--- Given text ---

Nigella’s Five Minutes of Flame
So Nigella Lawson is gracing our bookshelves once again with her boundless creativity, calories and (hopefully) lashings of comfort food. And I for one couldn’t be happier to welcome her back. But her latest read, Simply Nigella, which promises the pared down and, as the title suggests, the simplistic, already has her infamous critics poised with pen to paper and fingers to keypads. It may be two years since her ‘fall from grace’, but her revered culinary abilities and the poetic descriptions of her masterpieces are still unjustifiably the last thing on some people’s lips…
So where did it all go wrong?
How could our love affair with the twinkly-lit muted scenes of conviviality turn to sour cream overnight?
Was it because we discovered… drum roll…that…
Nigella is only as human as the rest of us? Can we not forgive somebody who we have put so high upon a kitchen bar stool? Not even in the run up to Christmas? Not even when we have all – and frankly, we’d be lying through Gingerbread Stuffing encrusted teeth if we claimed otherwise – stolen some of her whimsically festive ideas? Not even when we are secretly watching re-runs of her yuletide gatherings?
To me that seems more than a little unfair…
Because Nigella hasn’t changed. We have. We’ve changed our minds. We’re no longer willing to love her unconditionally. Yes, when the twinkly lights go out, we realise she’s not as glossy and flawless as her chocolate ganache would have us believe after all. Well, more fool us for ever thinking otherwise!
The Old Me would have had an affinity with the Nigella of 2013.
No, not just because I still have her cookbook open on my wannabee kitchen island – sadly it’ll never quite rival hers – musing at the Baked Alaska, wondering where I can get myself one of those kitsch skier models that she has snow ploughing down her meringue. It’s because Nigella’s past debacle was actually a hammed up version of my history. And I suspect a highly-dramatised version of many a person’s past, present, and sadly, future to come. And yes, I am talking about both of the sexes.
Because I used to live two lives as well.

---

* _Job 1_
From the Nigella piece, quote everything from "No, not just" down to "lives as well.".
* _Job 2_
In the Nigella piece, find the paragraph that opens with "Nigella is only as human" and list every sentence in it that ends with a question mark.

--- Dataset entries ---

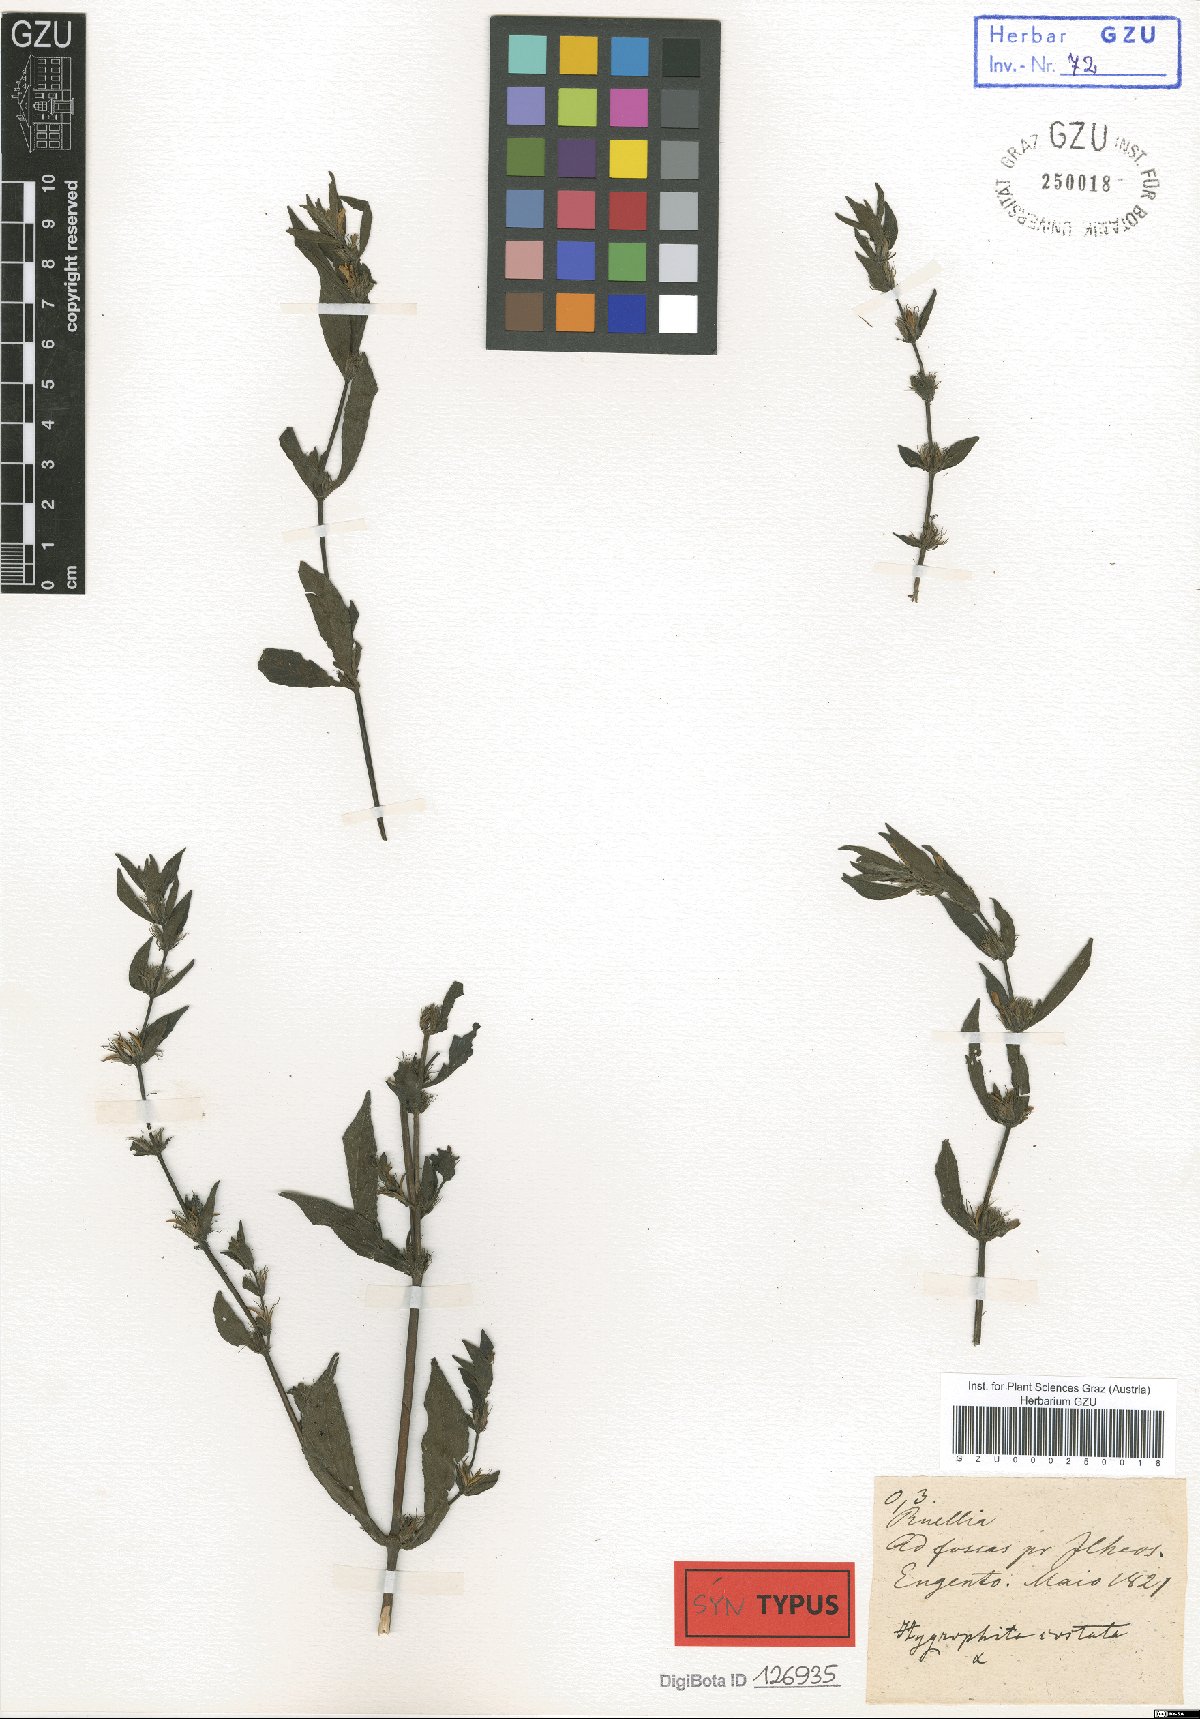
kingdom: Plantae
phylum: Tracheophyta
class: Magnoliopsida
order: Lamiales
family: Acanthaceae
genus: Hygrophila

---

* _Task solution 1_
No, not just because I still have her cookbook open on my wannabee kitchen island – sadly it’ll never quite rival hers – musing at the Baked Alaska, wondering where I can get myself one of those kitsch skier models that she has snow ploughing down her meringue. It’s because Nigella’s past debacle was actually a hammed up version of my history. And I suspect a highly-dramatised version of many a person’s past, present, and sadly, future to come. And yes, I am talking about both of the sexes.
Because I used to live two lives as well.

* _Task solution 2_
- Nigella is only as human as the rest of us?
- Can we not forgive somebody who we have put so high upon a kitchen bar stool?
- Not even in the run up to Christmas?
- Not even when we have all – and frankly, we’d be lying through Gingerbread Stuffing encrusted teeth if we claimed otherwise – stolen some of her whimsically festive ideas?
- Not even when we are secretly watching re-runs of her yuletide gatherings?